Sulejman Redžić, presidente del Circolo 99, associazione di intellettuali indipendenti, intervenendo sul tema "Globalizzazione e povertà; riflessioni sulla BiH", durante la sessione settimanale del 23 ottobre ha osservato che, secondo le statistiche, circa un terzo della popolazione della BiH è da considerarsi “affamato”, un altro terzo sulla soglia di povertà e dunque solo un terzo circa della popolazione godrebbe della ricchezza complessiva. Nel suo intervento ha provato a indicare una via d'uscita da questa situazione: “La Bosnia Erzegovina è un Paese in intensa transizione, subisce in modo particolare i riflessi dei processi di globalizzazione in tutti i settori. Le risorse naturali possono essere utilizzate in modo da ridurre la povertà, in particolare nelle zone rurali. D’altra parte, questa è una grande occasione per aprire nuovi posti di lavoro, in particolare per la forza lavoro semiqualificata o non qualificata [...]”

Valorizzazione o privatizzazione?

La privatizzazione del patrimonio statale però, considerata la via maestra per produrre valore, non ha prodotto sinora i risultati sperati. Transparency International si è occupata del processo di privatizzazione nel Paese, pubblicando nel giugno 2009 un documento di 133 pagine dal titolo: “Privatizzazione del capitale statale in Bosnia Erzegovina”. Nelle conclusioni si legge che “al 31 ottobre 2007, all’incirca i due terzi del capitale statale in Republika Srpska [RS, una delle due entità della Bosnia Erzegovina] è stato privatizzato, in Federazione [l'altra entità] circa il 52%. Una valutazione generale sul processo di privatizzazione in BiH per il momento mostra come la privatizzazione non abbia soddisfatto le aspettative per i seguenti motivi: lunghezza del processo, mancanza di criteri e normative chiare e trasparenti, trattamento diversificato dei potenziali investitori, [...] conflitto di interessi di rappresentanti istituzionali inclusi nel processo di privatizzazione. Come conseguenza di tutto questo la Bosnia Erzegovina ha la più bassa percentuale di investimenti esteri diretti in confronto agli altri Paesi in transizione, grandi speculazioni sono ricollegabili al cambiamento di proprietà della maggior parte delle aziende, mentre singoli casi di privatizzazione di aziende di interesse strategico attendono il loro epilogo in tribunale.”

Il crac dell'Alta

Il centro commerciale Alta (Foto Michele Biava)

Il centro commerciale Alta (Foto Michele Biava)

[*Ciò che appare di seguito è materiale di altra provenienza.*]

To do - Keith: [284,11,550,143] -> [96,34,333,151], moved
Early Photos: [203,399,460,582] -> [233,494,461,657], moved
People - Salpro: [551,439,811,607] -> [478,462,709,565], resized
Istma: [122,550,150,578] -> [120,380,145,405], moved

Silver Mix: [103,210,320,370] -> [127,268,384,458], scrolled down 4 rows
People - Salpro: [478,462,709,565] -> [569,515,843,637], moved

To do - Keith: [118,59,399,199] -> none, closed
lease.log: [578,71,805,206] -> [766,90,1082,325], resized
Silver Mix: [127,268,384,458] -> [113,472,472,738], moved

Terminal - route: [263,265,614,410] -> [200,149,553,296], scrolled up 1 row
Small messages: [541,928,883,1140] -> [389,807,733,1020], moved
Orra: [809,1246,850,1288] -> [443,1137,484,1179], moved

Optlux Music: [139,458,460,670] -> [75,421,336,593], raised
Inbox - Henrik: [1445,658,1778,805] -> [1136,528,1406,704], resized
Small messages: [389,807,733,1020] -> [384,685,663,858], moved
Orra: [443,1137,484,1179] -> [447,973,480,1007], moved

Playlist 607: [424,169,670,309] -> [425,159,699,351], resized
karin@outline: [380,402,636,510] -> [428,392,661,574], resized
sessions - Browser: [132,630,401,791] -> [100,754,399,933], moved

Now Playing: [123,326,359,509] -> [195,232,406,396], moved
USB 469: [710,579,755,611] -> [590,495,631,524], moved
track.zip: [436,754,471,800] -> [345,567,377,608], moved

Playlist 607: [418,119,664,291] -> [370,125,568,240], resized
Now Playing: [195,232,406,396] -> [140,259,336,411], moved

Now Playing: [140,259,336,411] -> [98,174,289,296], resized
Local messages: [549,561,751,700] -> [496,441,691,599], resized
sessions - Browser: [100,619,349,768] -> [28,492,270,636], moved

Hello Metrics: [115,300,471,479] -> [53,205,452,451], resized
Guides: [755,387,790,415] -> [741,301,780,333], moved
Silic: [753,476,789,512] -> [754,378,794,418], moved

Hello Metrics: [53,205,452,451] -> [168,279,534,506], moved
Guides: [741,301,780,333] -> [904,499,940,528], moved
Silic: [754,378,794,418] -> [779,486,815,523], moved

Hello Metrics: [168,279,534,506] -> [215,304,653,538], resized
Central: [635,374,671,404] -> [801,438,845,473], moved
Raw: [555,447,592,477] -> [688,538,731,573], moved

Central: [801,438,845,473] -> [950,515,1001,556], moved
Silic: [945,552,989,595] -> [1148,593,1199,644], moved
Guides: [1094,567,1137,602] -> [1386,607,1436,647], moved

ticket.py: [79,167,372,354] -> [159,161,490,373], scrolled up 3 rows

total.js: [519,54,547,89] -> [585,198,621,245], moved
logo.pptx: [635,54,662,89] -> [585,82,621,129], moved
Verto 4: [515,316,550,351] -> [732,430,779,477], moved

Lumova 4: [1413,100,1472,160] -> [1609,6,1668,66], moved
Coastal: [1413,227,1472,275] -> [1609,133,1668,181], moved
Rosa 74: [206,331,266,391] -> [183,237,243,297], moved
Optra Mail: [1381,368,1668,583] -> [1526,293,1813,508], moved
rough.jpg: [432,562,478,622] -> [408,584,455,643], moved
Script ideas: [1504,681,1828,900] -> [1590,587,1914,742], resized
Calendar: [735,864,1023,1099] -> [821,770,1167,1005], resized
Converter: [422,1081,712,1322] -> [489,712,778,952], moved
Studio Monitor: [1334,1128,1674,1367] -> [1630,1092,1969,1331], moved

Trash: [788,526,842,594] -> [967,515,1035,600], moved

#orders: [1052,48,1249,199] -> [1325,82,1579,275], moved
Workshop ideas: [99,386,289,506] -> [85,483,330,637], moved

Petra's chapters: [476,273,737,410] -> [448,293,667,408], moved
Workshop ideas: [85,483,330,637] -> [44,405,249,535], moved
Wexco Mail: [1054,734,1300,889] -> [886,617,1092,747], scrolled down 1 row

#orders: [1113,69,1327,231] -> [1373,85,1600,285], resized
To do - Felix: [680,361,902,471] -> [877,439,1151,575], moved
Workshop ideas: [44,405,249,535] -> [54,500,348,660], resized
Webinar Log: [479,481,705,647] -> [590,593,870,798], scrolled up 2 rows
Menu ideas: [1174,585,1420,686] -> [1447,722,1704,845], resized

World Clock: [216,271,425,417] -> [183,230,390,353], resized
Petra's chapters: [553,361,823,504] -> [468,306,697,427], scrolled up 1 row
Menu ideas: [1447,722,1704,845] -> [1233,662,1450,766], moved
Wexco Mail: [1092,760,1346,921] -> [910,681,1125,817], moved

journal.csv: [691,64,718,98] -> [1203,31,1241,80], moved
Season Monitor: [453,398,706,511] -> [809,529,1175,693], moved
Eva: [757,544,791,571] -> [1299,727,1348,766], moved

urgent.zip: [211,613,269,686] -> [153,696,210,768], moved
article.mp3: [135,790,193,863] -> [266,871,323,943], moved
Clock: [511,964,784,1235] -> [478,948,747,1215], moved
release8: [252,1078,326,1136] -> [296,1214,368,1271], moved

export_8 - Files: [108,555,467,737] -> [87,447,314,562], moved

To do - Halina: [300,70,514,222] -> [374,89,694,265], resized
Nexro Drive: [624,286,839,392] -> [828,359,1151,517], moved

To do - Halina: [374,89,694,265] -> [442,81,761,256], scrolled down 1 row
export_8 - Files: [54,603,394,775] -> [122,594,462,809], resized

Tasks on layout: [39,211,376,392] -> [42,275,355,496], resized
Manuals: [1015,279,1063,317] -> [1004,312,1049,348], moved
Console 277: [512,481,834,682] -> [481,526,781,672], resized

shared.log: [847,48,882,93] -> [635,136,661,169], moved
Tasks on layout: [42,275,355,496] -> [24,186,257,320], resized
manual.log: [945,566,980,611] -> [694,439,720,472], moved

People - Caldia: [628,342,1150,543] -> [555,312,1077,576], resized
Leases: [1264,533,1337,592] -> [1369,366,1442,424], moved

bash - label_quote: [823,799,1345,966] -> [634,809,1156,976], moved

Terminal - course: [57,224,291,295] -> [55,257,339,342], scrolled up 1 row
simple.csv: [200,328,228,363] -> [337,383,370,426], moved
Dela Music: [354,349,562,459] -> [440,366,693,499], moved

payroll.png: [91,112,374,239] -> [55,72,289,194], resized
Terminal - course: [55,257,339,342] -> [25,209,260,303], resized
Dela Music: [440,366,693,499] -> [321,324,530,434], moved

Uno degli uomini d’affari che, nonostante un quadro così fosco, ha investito in Bosnia, è il milionario americano Tie Sosnowsky, fondatore della compagnia Triland Development . Il 17 dicembre dello scorso inverno, alla presenza dell’Ambasciatore USA e di Željko Komšić, membro della presidenza tripartita bosniaca, inaugurava a Sarajevo il centro commerciale Alta, di fronte al parlamento nazionale. L'intenzione era quella di realizzare il paradiso degli stranieri ricchi residenti nella capitale. Quattro piani di centro commerciale in cui si poteva trovare tutto, dal parmigiano reggiano all’intimo griffato. Il progetto, però, è fallito dopo meno di un anno di attività. Alta vendeva poco e consumava troppo. Secondo le informazioni riportate dalla stampa locale, l’americano non ha pagato le bollette (126.000 marchi solo di corrente elettrica) e alla fine è scappato dal Paese. La banca Alpe Adria, presso cui la Triland Development aveva ottenuto un credito ipotecando l’investimento, avrebbe rilevato l’intero edificio. Le ragioni del crac dell’Alta sono semplici. Il potere d’acquisto in BiH è del 70% inferiore alla media europea, e la maggior parte delle persone che affollano i centri commerciali è lì solo per un caffè, eventualmente in attesa dei saldi. Si fa la spesa grande quando viene scontato anche il cibo, e si comprano i vestiti in posti come Azel France, una catena che vende capi economici invenduti nei Paesi ricchi. In posti come Alta, molti bosniaci non pensano nemmeno di mettere piede, facendo fatica a pagare affitto e bollette. Nelle grandi città, del resto, sempre più persone si rivolgono alle cucine popolari per un pasto caldo.